En off, Antony Blinken a expliqué aux dirigeants algériens la volonté manifeste de la Maison-Blanche d’appuyer les efforts de l’Algérie dans l’exploitation de ses immenses et prometteuses réserves de gaz de schiste. L’administration américaine a officiellement fait savoir à Tebboune et ses principaux collaborateurs qu’elle n’hésitera pas à encourager les investissements américains dans ce secteur très sensible des hydrocarbures. Selon Blinken, l’Algérie joue un rôle majeur pour l’approvisionnement énergétique mondial notamment en Europe où les pays alliés des Etats-Unis sont désireux de s’émanciper définitivement de l’emprise du gaz russe.

Dans ses échanges avec les dirigeants algériens, Anthony Blinken a confirmé l’intention de la Maison-Blanche de soutenir les géants américains des hydrocarbures qui voudront investir en Algérie et permettre à notre pays de profiter leurs technologies novatrices permettant de limiter les dégâts environnementaux lors de l’exploitation des gisements de gaz de schiste.

Selon nos sources, l’engagement américain à soutenir les investissements de l’Algérie dans le gaz de schiste n’a pas été accompagné par des propositions chiffrées. Du moins pour l’instant, il s’agit d’un accord de principe et d’une promesse solennelle de l’administration américaine pour accompagner l’Algérie dans cette aventure du gaz de schiste.
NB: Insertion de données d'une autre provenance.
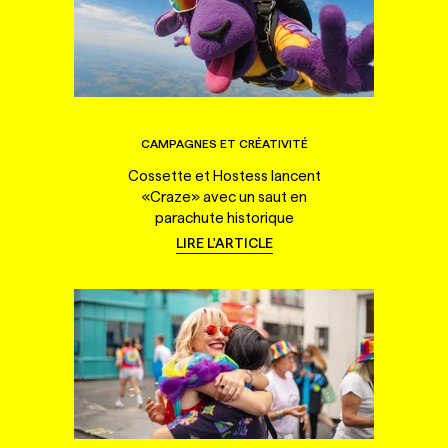
CAMPAGNES ET CRÉATIVITÉ
Cossette et Hostess lancent
«Craze» avec un saut en
parachute historique
LIRE L'ARTICLE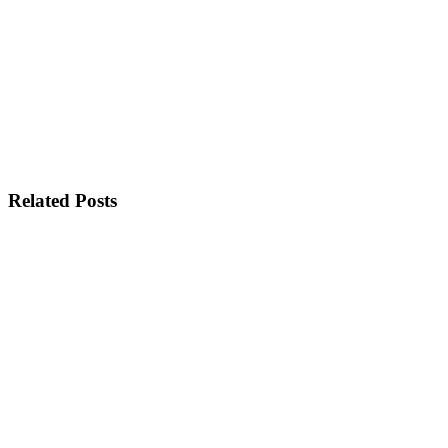
Related Posts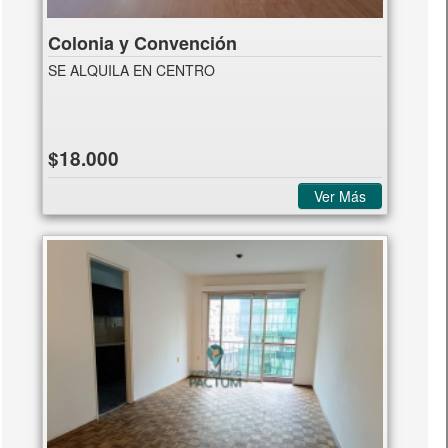
Colonia y Convención
SE ALQUILA EN CENTRO
$18.000
Ver Más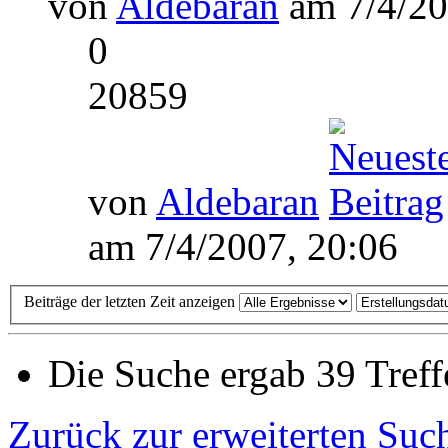
von
Aldebaran
am 7/4/20
0
20859
von
Aldebaran
am 7/4/2007, 20:06
Beiträge der letzten Zeit anzeigen
Die Suche ergab 39 Treff
Zurück zur erweiterten Suc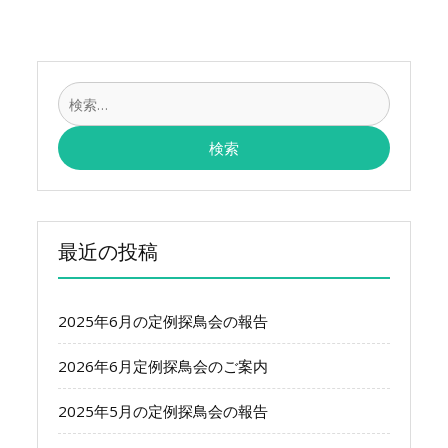
シ
ョ
ン
検
索:
最近の投稿
2025年6月の定例探鳥会の報告
2026年6月定例探鳥会のご案内
2025年5月の定例探鳥会の報告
Il semble que cet accord pourrait se concrétiser très rapidement si l’Algérie assure à Washington qu’elle fera ouvertement des efforts pour maintenir sa distance avec l’Iran, l’ennemi d’Israël des monarchies du Golfe, à savoir les précieux alliés des Etats-Unis, et réduit drastiquement sa dépendance politique vis-à-vis de la Russie de Poutine, assurent certaines nos sources qui ont assisté à ces pourparlers entre Blinken et Tebboune ainsi que plusieurs autres dirigeants algériens au Palais Présidentiel d’El-Mouradia.
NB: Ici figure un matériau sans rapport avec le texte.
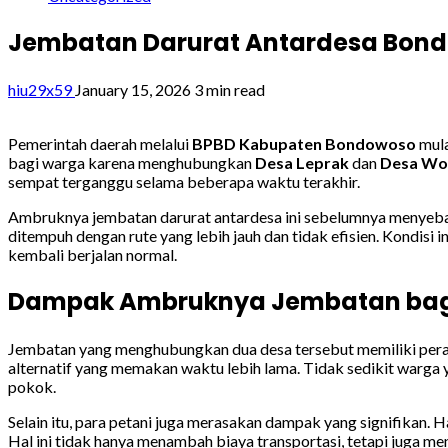
Jembatan Darurat Antardesa Bond
hiu29x59
January 15, 2026
3 min read
Pemerintah daerah melalui
BPBD Kabupaten Bondowoso
mula
bagi warga karena menghubungkan
Desa Leprak
dan
Desa Wo
sempat terganggu selama beberapa waktu terakhir.
Ambruknya jembatan darurat antardesa ini sebelumnya menyebabkan
ditempuh dengan rute yang lebih jauh dan tidak efisien. Kondis
kembali berjalan normal.
Dampak Ambruknya Jembatan bag
Jembatan yang menghubungkan dua desa tersebut memiliki peran 
alternatif yang memakan waktu lebih lama. Tidak sedikit warga 
pokok.
Selain itu, para petani juga merasakan dampak yang signifikan. H
Hal ini tidak hanya menambah biaya transportasi, tetapi juga me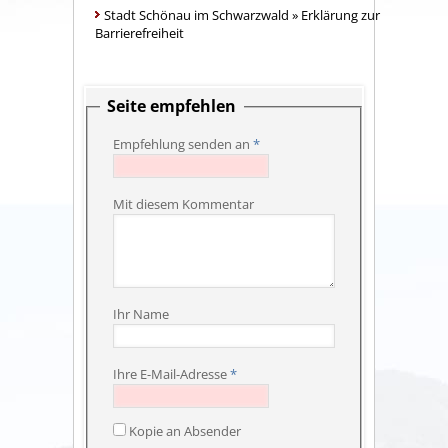
Stadt Schönau im Schwarzwald
»
Erklärung zur
Barrierefreiheit
Seite empfehlen
Empfehlung senden an
*
Mit diesem Kommentar
Ihr Name
Ihre E-Mail-Adresse
*
Kopie an Absender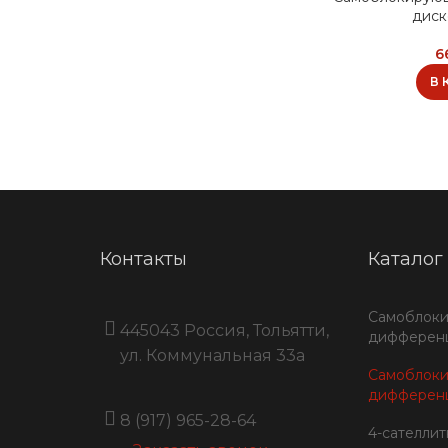
диск
6
В 
Контакты
Каталог
Самоблок
445043 Россия, Тольятти,
дифференц
ул. Коммунальная 33a
Самоблок
дифференц
8 (917) 965-28-64
4-сателли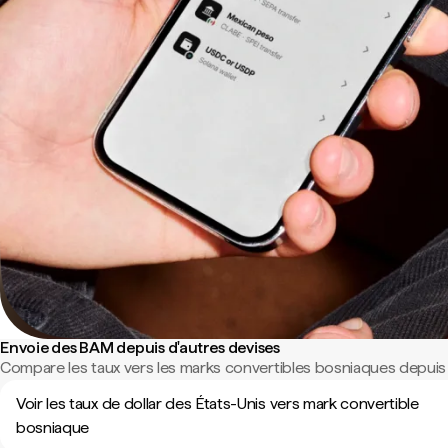
Envoie des BAM depuis d'autres devises
Compare les taux vers les marks convertibles bosniaques depuis 
Voir les taux de dollar des États-Unis vers mark convertible
bosniaque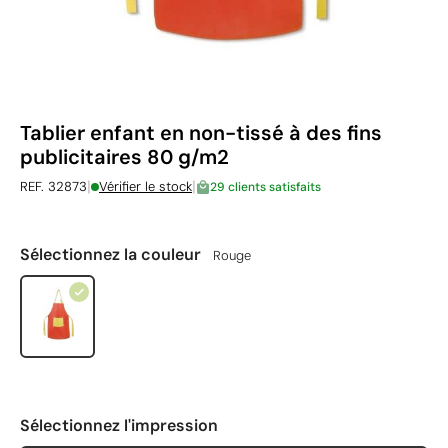
Tablier enfant en non-tissé à des fins
publicitaires 80 g/m2
|
|
REF. 32873
Vérifier le stock
29 clients satisfaits
Sélectionnez la couleur
Rouge
Sélectionnez l'impression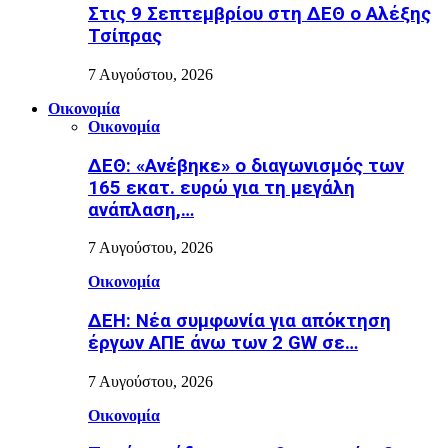
Στις 9 Σεπτεμβρίου στη ΔΕΘ ο Αλέξης
Τσίπρας
7 Αυγούστου, 2026
Οικονομία
Οικονομία
ΔΕΘ: «Ανέβηκε» ο διαγωνισμός των
165 εκατ. ευρώ για τη μεγάλη
ανάπλαση,…
7 Αυγούστου, 2026
Οικονομία
ΔΕΗ: Νέα συμφωνία για απόκτηση
έργων ΑΠΕ άνω των 2 GW σε…
7 Αυγούστου, 2026
Οικονομία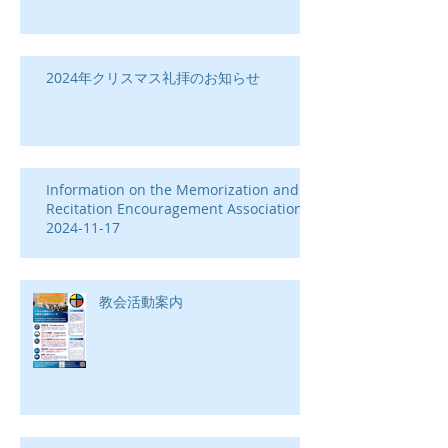
2024年クリスマス礼拝のお知らせ
Information on the Memorization and
Recitation Encouragement Association-
2024-11-17
教会活動案内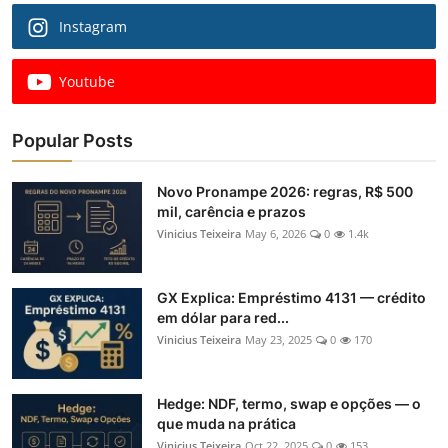
Instagram
Youtube
Popular Posts
Novo Pronampe 2026: regras, R$ 500
mil, carência e prazos
Vinicius Teixeira
May 6, 2026
0
1.4k
GX Explica: Empréstimo 4131 — crédito
em dólar para red...
Vinicius Teixeira
May 23, 2025
0
170
Hedge: NDF, termo, swap e opções — o
que muda na prática
Vinicius Teixeira
Oct 22, 2025
0
153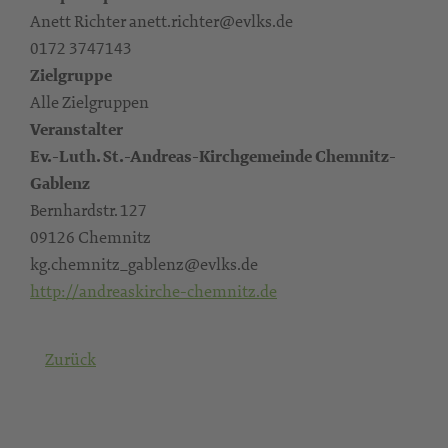
Anett Richter anett.richter@evlks.de
0172 3747143
Zielgruppe
Alle Zielgruppen
Veranstalter
Ev.-Luth. St.-Andreas-Kirchgemeinde Chemnitz-
Gablenz
Bernhardstr. 127
09126 Chemnitz
kg.chemnitz_gablenz@evlks.de
http://andreaskirche-chemnitz.de
Zurück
Cependant, l’ambassade des Etats-Unis à Alger se charge de coordonner les échanges et pourparlers de plusieurs groupes américains avec le ministère de l’Energie et la Sonatrach en vue de préparer le terrain à d’éventuels accords pour l’exploitation des réserves algériens du gaz de schiste.
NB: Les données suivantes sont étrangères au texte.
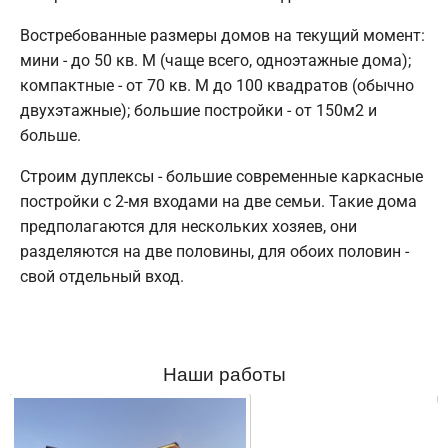
Востребованные размеры домов на текущий момент:
мини - до 50 кв. М (чаще всего, одноэтажные дома);
компактные - от 70 кв. М до 100 квадратов (обычно
двухэтажные); большие постройки - от 150м2 и
больше.
Строим дуплексы - большие современные каркасные
постройки с 2-мя входами на две семьи. Такие дома
предполагаются для нескольких хозяев, они
разделяются на две половины, для обоих половин -
свой отдельный вход.
Наши работы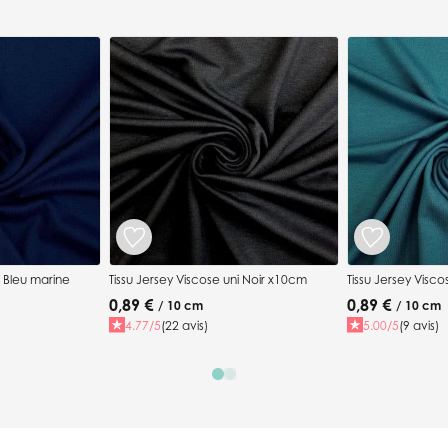
i Bleu marine
Tissu Jersey Viscose uni Noir x10cm
Tissu Jersey Visc
0,89 €
0,89 €
/ 10 cm
/ 10 cm
4.77/5
(22 avis)
5.00/5
(9 avis)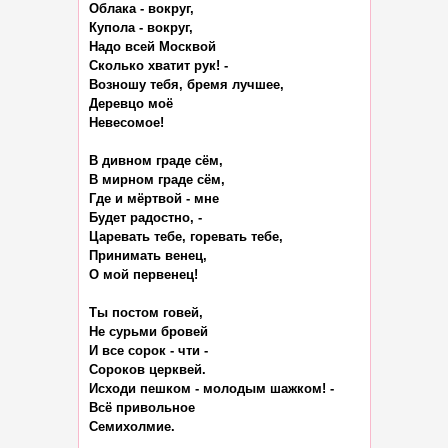
Облака - вокруг,

Купола - вокруг,

Надо всей Москвой

Сколько хватит рук! -

Возношу тебя, бремя лучшее,

Деревцо моё

Невесомое!

В дивном граде сём,

В мирном граде сём,

Где и мёртвой - мне

Будет радостно, -

Царевать тебе, горевать тебе,

Принимать венец,

О мой первенец!

Ты постом говей,

Не сурьми бровей

И все сорок - чти -

Сороков церквей.

Исходи пешком - молодым шажком! -

Всё привольное

Семихолмие.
L’intérêt américain pour le gaz de schiste algérien n’est pas nouveau. Depuis au moins 2018, des négociations officieuses ont été lancées par des majors américains comme le géant ExxonMobil avec la Sonatrach pour défricher le terrain et relancer de nouveaux travaux d’exploration pour identifier les premiers gisements à exploiter en priorité. Ce processus nécessite des investissements gigantesques. A l’époque, une étude confidentielle présentée en marge des pourparlers entre Sonatrach et ExxonMobil avait dévoilé un montant de 200 milliards de dollars d’investissements nécessaires sur une période de 10 ans pour lancer en grande pompe la production et l’exportation du gaz de schiste en Algérie.

Rappelons enfin que les actuelles réserves nationales de gaz de schiste placent l’Algérie au troisième rang mondial derrière les Etats-Unis et l’Argentine, d’après l’Agence de l’information sur l’énergie (EIA) américaine.